仕掛けの第5は、「新聞小説に引用される新聞の言説」である。「『砂の器』にしばしば引用される新聞、とりわけ(作中人物の)関川の音楽評論は、『読売新聞』の文化欄に掲げられていてもおかしくはないものとして提示される。関川の評を見る読者が、フィクション内の引用をフィクション外のもの、たとえば『文化』欄に掲載される音楽批評と同質であると錯覚してもおかしくはない。いや、そうした錯覚を少しでも感じさせることを清張は企図していた。『砂の器』は中心人物である今西栄太郎の眼差しや、新聞を読むという身体所作を通して、読者を小説世界に参入させようとしている。それと同時に『砂の器』は、小説世界を読者が生きる現実世界に存在させようとしていた。『砂の器』には『読者→小説世界』というベクトルだけでなく、『読者←小説世界』というベクトルも内包されていたのである」。
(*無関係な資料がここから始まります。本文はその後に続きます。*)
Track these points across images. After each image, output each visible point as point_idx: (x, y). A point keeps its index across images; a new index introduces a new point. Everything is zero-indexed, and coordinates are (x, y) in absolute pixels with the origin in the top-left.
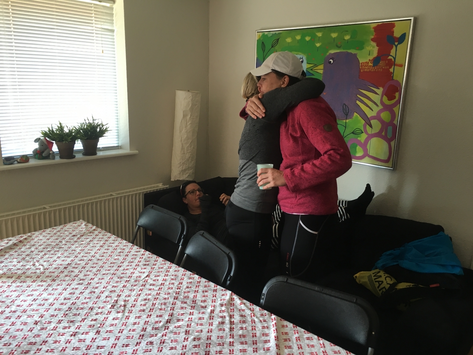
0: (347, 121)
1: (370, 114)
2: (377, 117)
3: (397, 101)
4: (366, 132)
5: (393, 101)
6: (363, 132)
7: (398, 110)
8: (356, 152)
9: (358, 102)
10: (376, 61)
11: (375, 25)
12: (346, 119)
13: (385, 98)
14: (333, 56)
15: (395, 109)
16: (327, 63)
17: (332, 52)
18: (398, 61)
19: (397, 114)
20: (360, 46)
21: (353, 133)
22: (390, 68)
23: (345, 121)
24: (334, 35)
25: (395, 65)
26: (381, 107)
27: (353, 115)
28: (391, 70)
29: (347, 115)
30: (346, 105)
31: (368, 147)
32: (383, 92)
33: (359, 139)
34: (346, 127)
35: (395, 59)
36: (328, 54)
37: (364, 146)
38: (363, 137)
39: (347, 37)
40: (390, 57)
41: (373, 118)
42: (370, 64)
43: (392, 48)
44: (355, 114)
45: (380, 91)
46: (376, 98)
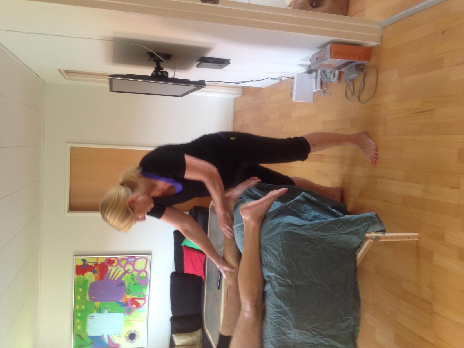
0: (127, 283)
1: (122, 271)
2: (124, 267)
3: (116, 259)
4: (132, 272)
5: (116, 260)
6: (133, 274)
7: (119, 257)
8: (143, 276)
9: (116, 279)
10: (94, 272)
11: (76, 275)
12: (125, 284)
13: (114, 265)
14: (90, 296)
15: (119, 259)
16: (94, 300)
17: (88, 297)
18: (95, 261)
19: (122, 258)
20: (86, 281)
21: (133, 279)
22: (98, 264)
23: (127, 285)
24: (79, 298)
25: (97, 262)
26: (119, 266)
27: (123, 281)
28: (99, 264)
29: (123, 284)
30: (118, 285)
31: (140, 270)
32: (110, 266)
33: (136, 276)
34: (130, 284)
35: (94, 263)
36: (89, 300)
37: (140, 272)
38: (135, 273)
39: (81, 290)
40: (93, 265)
41: (124, 269)
42: (96, 275)
43: (88, 265)
44: (123, 279)
45: (110, 268)
46: (114, 269)
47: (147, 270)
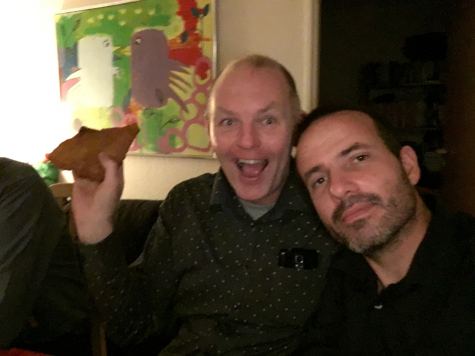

仕掛けの第6は、「読者の世界/今西の世界/表象の世界」である。「清張は『砂の器』で、『読売新聞』の読者すべてを満足させようとは考えていなかった。『読売新聞』の購読者の中で清張が読者として想定していた存在、それは新聞を読み、難解な文章にうんざりする今西に同調できる人びとだった。・・・読者が属する『現実世界』と『今西の世界』は読むという行為を媒介に浸透し合い、分かちがたく結びつく。その結果、『現実世界』と『今西の世界』は此岸に位置するものとなり、(作中人物の)和賀や関川の属する世界は『表象の世界』として、眺められるものとして彼岸に置かれる。小説世界に『今西の世界』と『表象の世界』という差異を導入し、読者を『今西の世界』に接近させること。それこそが『砂の器』のたくらみだった」。
あの世の清張が本書を読んだなら、山本幸正というのは、なかなかやるじゃないか、とニヤリとするのではないだろうか。